=== Ausgewählte Passage ===
○ ○ ○ ○ ○

Militärische Pflicht für Frauen

Einige ukrainische Feministinnen sind der Meinung, dass die Gleichheit bei der Mobilisierung noch weiter gehen sollte und Frauen genauso wie Männer in die Armee eingezogen werden sollten, wie es in Israel der Fall ist.

Wie Hanna Hrycenko, ukrainische Soziologin am Institut für Geschlechterforschung (Інститут Гендерних Програм auf Ukrainisch), erklärt, „wird diese Ansicht oft von Frauen vertreten, die in der ukrainischen Armee kämpfen“. Ihrer Meinung nach „sind ‚zivile‘ Feministinnen in dieser Hinsicht zurückhaltender. Sie verweisen darauf, dass ein Land im Krieg neben Soldaten unter anderem auch Frauen braucht, die sich um die Kinder kümmern. Nicht vergessen werden sollte darüber hinaus, dass sie eine Schlüsselrolle in allen Arten von Freiwilligeninitiativen spielen.“

„Noch vor einigen Jahren – als der Krieg ausschließlich im Osten des Landes stattfand – waren ukrainische Feministinnen aus Pazifismus gegen die Stärkung der Rolle von Frauen in der Armee. Sie änderten ihre Meinung, sobald ihnen Raketen auf den Kopf fielen“, ironisiert Hrycenko und fügt hinzu, dass „man diese Art von Meinung heute nur noch selten hört“.

Oksana Potapova und Irina Dedusheva, Autorinnen des Artikels „Fünf Thesen zu Feminismus und Militarismus“ in der Zeitschrift Gender in Details, stellen übrigens fest, dass der Antimilitarismus, wie er von der westlichen Gesellschaft konzeptualisiert (und vom westlichen Feminismus adaptiert) wurde, zwar in seiner Absicht lobenswert ist, aber für die Situation in einigen kolonisierten Ländern völlig ungeeignet bleibt.

Kriegsverbrechen gegen Frauen

Russische Soldaten machen ukrainischen Frauen das Leben zur Hölle. Sie missbrauchen regelmäßig ihre Macht, um sexuelle Gefälligkeiten zu erlangen, wie es bereits die Truppen der Roten Armee am Ende des Zweiten Weltkriegs taten.

Bis August 2023 wurden der ukrainischen Justiz 208 solcher Fälle gemeldet, darunter auch Fälle von Gruppenvergewaltigungen, mit Waffeneinsatz und in Anwesenheit von Kindern. Ukrainische feministische Aktivistinnen sind ihrerseits der Ansicht, dass die Zahl der Opfer eher in die Tausende oder sogar Zehntausende gehen würde, wenn man die soziale Ausgrenzung der Opfer in Fällen sexueller Aggression berücksichtigt. Unter ihnen befinden sich auch Kinder und Männer.

○ ○ ○ ○ ○

=== Datensatzauszug ===
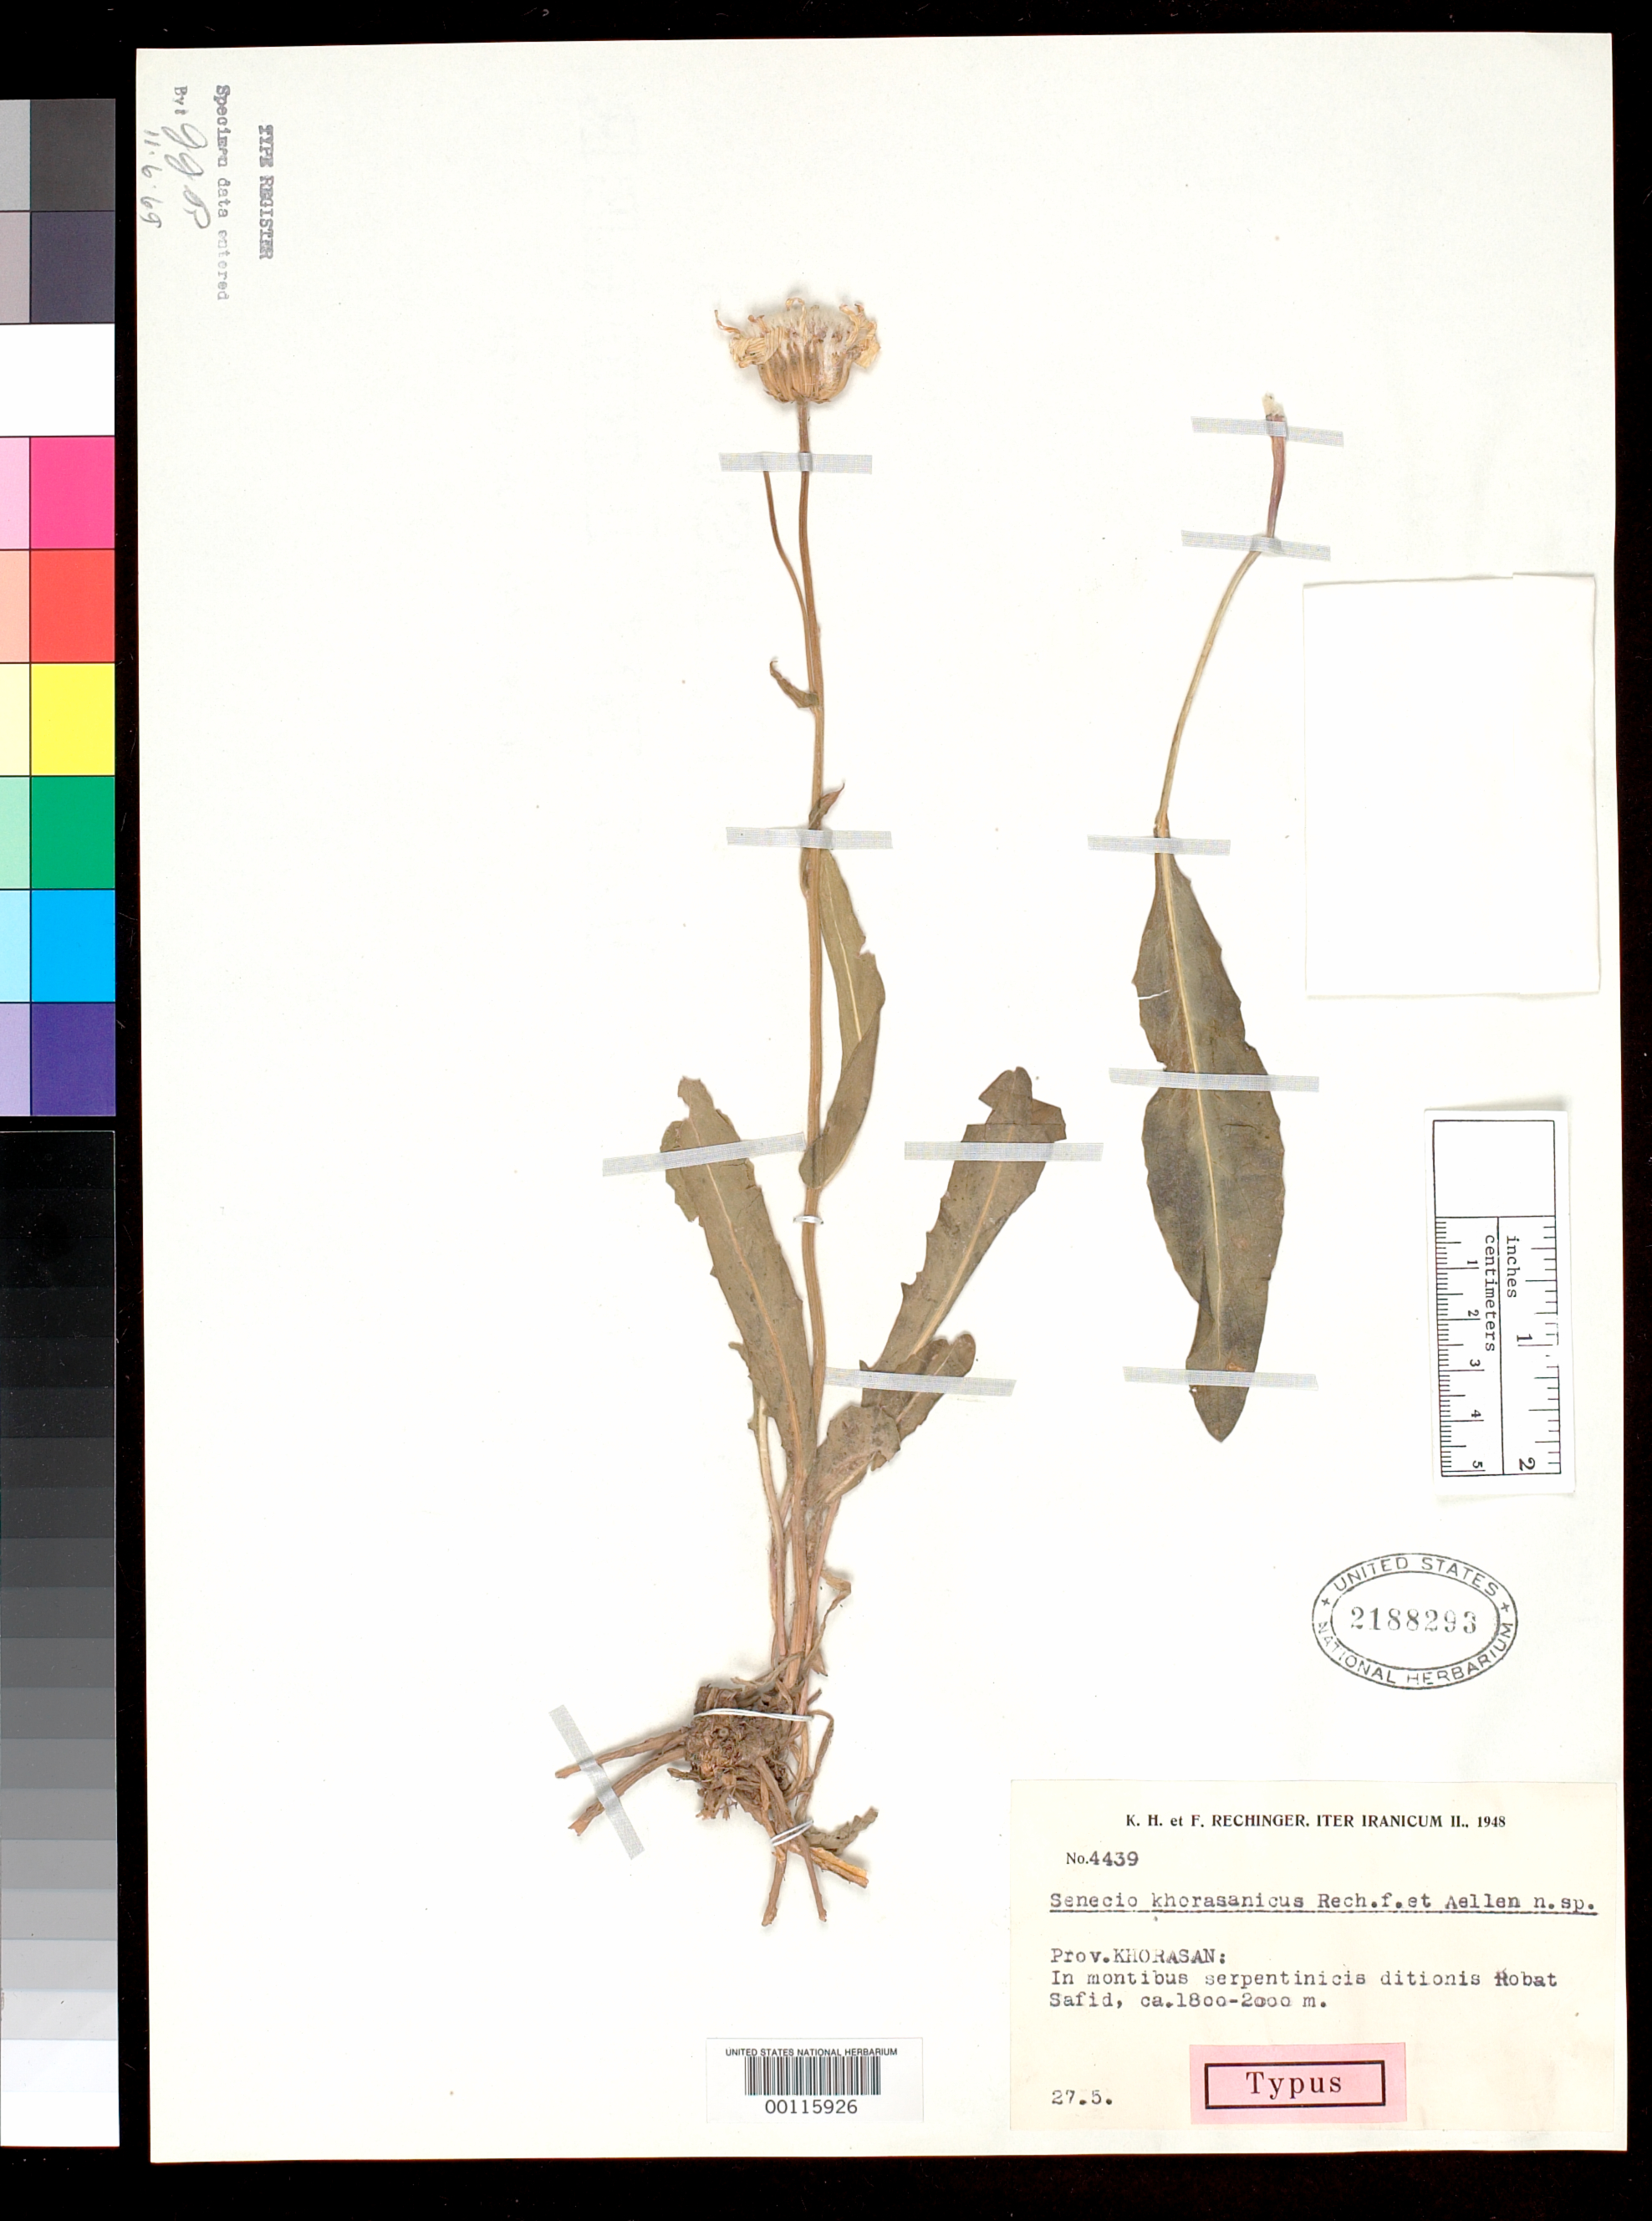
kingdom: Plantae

○ ○ ○ ○ ○

=== Arbeitsauftrag ===
Führe den Text über ukrainische Feministinnen im Krieg im Anschluss an seinen letzten Satz weiter.

=== Gelöste Aufgabe ===
Darüber hinaus sind Soldaten, die aus den Schützengräben zurückkehren, immer noch traumatisiert von dem, was sie dort erlebt haben, und neigen daher zu mehr häuslicher Gewalt. Sie stellen eine zusätzliche Bedrohung für Frauen dar, zumal sie durch die soziale Immunität geschützt sind, die Veteran*innen genießen. Im Jahr 2022 verzeichneten die ukrainischen Behörden über 250.000 Beschwerden über Fälle von häuslicher Gewalt.

Im selben Jahr ratifizierte die Ukraine die Istanbul-Konvention zur Verhütung und Bekämpfung von Gewalt gegen Frauen und häuslicher Gewalt. „Das ist ein großer Erfolg“, erklärt Hrycenko. Aber trotzdem fehlt es uns immer noch an Schutzräumen, in die sich die Opfer flüchten können“, fügt sie hinzu.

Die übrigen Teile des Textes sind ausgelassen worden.